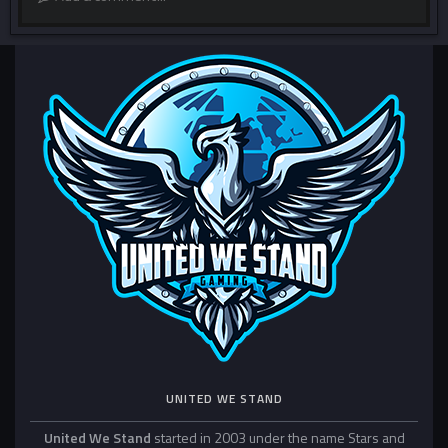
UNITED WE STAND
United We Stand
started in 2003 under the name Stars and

* * *

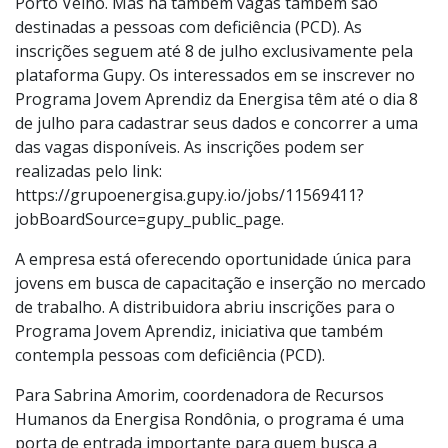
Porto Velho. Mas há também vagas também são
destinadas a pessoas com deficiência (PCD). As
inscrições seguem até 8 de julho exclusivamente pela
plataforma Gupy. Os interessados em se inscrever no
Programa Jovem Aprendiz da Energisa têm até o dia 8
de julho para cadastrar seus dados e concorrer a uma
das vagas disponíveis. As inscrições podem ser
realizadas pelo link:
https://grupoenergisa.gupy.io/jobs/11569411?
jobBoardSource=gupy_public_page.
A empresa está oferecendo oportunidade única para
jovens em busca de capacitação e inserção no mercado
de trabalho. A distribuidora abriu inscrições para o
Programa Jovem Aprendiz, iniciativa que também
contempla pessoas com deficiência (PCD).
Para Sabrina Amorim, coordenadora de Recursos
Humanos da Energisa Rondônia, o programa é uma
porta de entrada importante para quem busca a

> **EXERCISE DESCRIPTION**: Copy the stretch from the line containing "Porto Velho. Mas há também vagas também são" through the line containing "porta de entrada importante para quem busca a", putting "agosto" wherever "julho" appears and leaving everything else unchanged.

> **SOLUTION TO THE PROBLEM**:
Porto Velho. Mas há também vagas também são
destinadas a pessoas com deficiência (PCD). As
inscrições seguem até 8 de agosto exclusivamente pela
plataforma Gupy. Os interessados em se inscrever no
Programa Jovem Aprendiz da Energisa têm até o dia 8
de agosto para cadastrar seus dados e concorrer a uma
das vagas disponíveis. As inscrições podem ser
realizadas pelo link:
https://grupoenergisa.gupy.io/jobs/11569411?
jobBoardSource=gupy_public_page.
A empresa está oferecendo oportunidade única para
jovens em busca de capacitação e inserção no mercado
de trabalho. A distribuidora abriu inscrições para o
Programa Jovem Aprendiz, iniciativa que também
contempla pessoas com deficiência (PCD).
Para Sabrina Amorim, coordenadora de Recursos
Humanos da Energisa Rondônia, o programa é uma
porta de entrada importante para quem busca a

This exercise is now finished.